#### ACTIVITY:
Among the records, how many lines carry the string "front"? Give that number with nothing added.

Records from a collection:
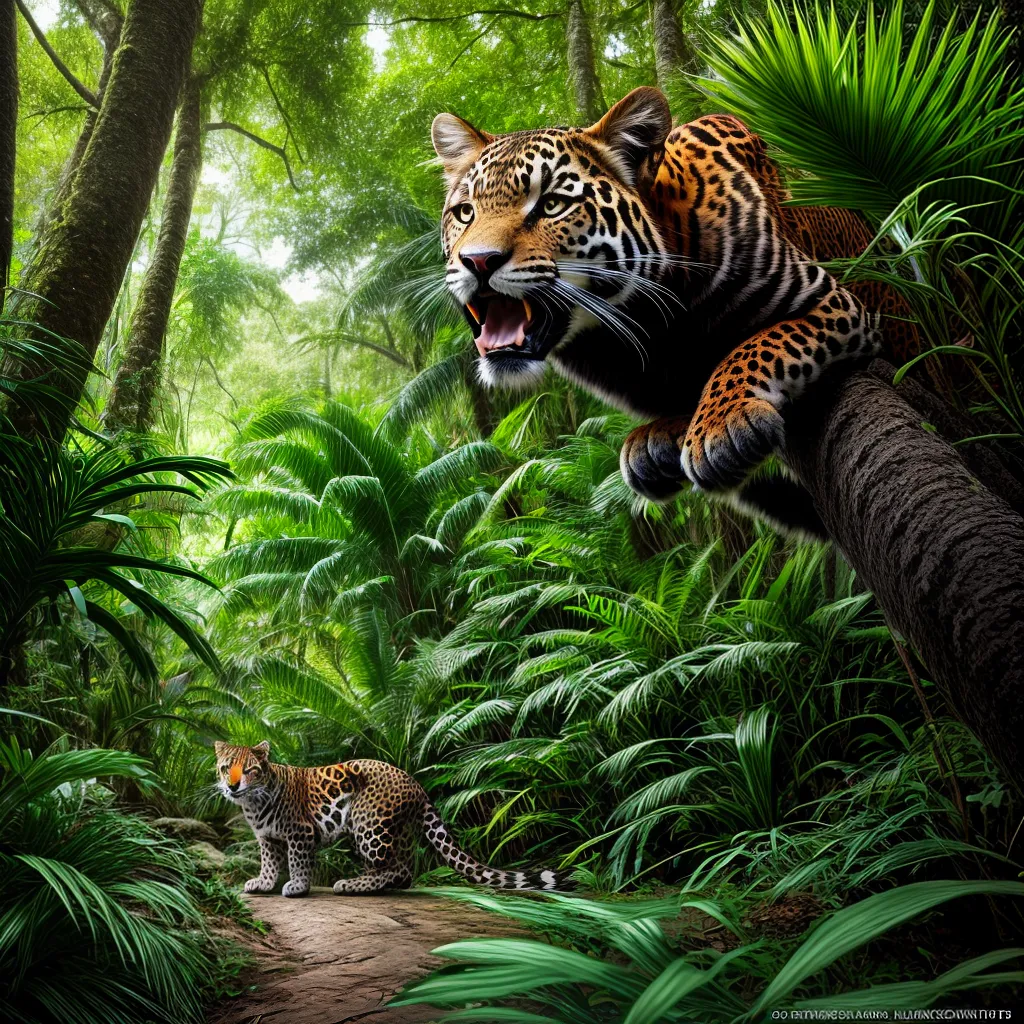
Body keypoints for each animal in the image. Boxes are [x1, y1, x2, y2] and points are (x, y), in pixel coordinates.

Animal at [214, 741, 569, 896]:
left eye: (250, 770)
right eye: (225, 767)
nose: (232, 785)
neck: (252, 803)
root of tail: (416, 784)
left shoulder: (300, 834)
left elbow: (298, 862)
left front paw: (298, 887)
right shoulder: (266, 838)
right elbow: (269, 862)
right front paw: (263, 883)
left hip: (368, 825)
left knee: (397, 868)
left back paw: (353, 885)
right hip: (396, 831)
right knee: (404, 870)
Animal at [431, 86, 919, 536]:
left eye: (551, 204)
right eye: (465, 212)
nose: (477, 261)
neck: (649, 323)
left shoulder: (829, 301)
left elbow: (751, 347)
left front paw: (720, 423)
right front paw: (658, 435)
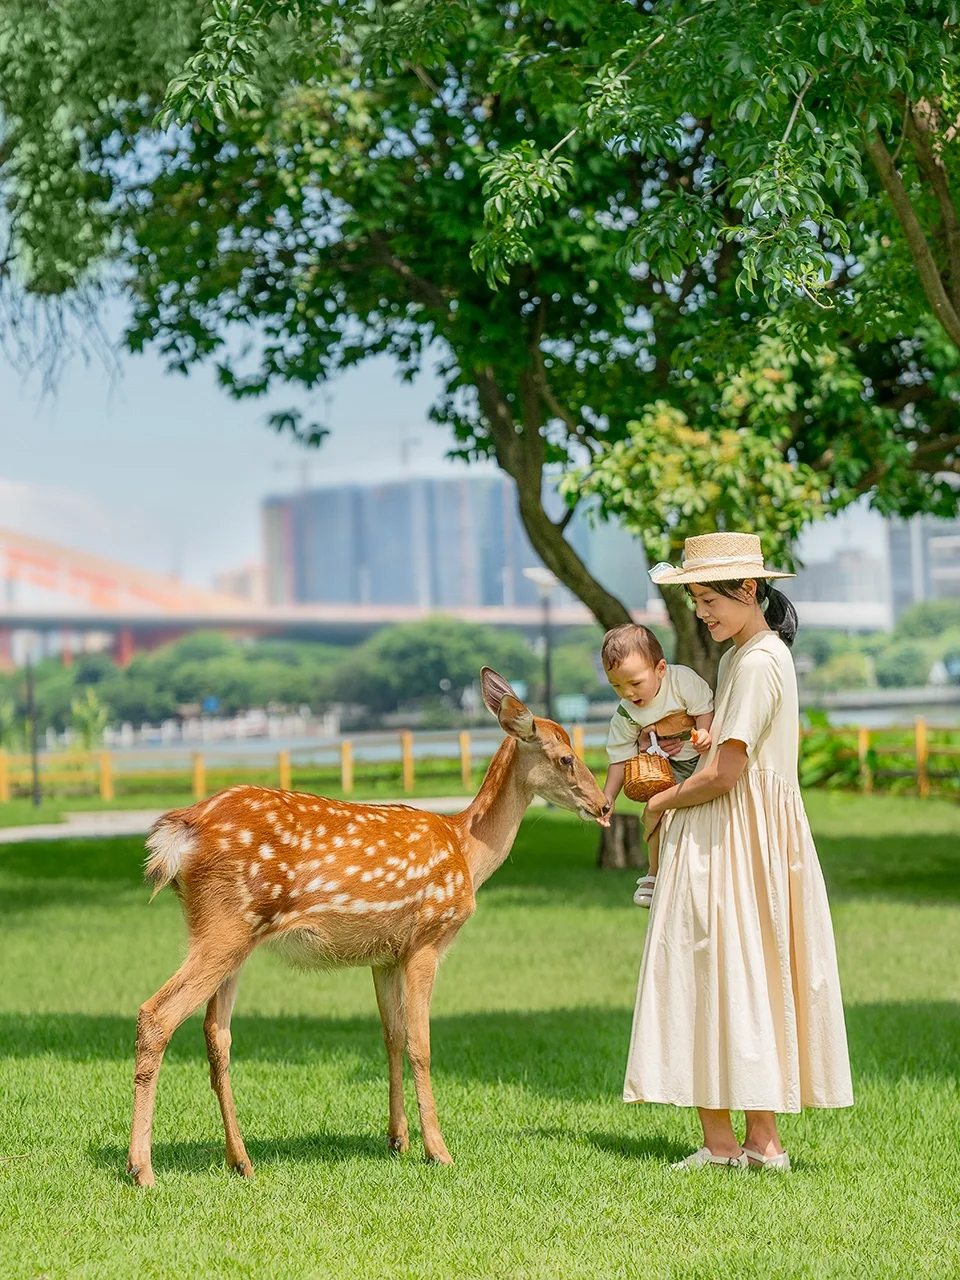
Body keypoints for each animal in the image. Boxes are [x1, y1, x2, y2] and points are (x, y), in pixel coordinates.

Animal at [128, 675, 609, 1182]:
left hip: (230, 935)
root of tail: (179, 834)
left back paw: (240, 1160)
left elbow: (391, 1036)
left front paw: (397, 1139)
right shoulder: (426, 939)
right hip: (226, 923)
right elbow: (421, 1043)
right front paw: (437, 1149)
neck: (467, 850)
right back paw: (142, 1168)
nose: (603, 805)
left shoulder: (384, 955)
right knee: (157, 1015)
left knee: (216, 1034)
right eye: (566, 757)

#### SOLUTION TO THIS PROBLEM:
6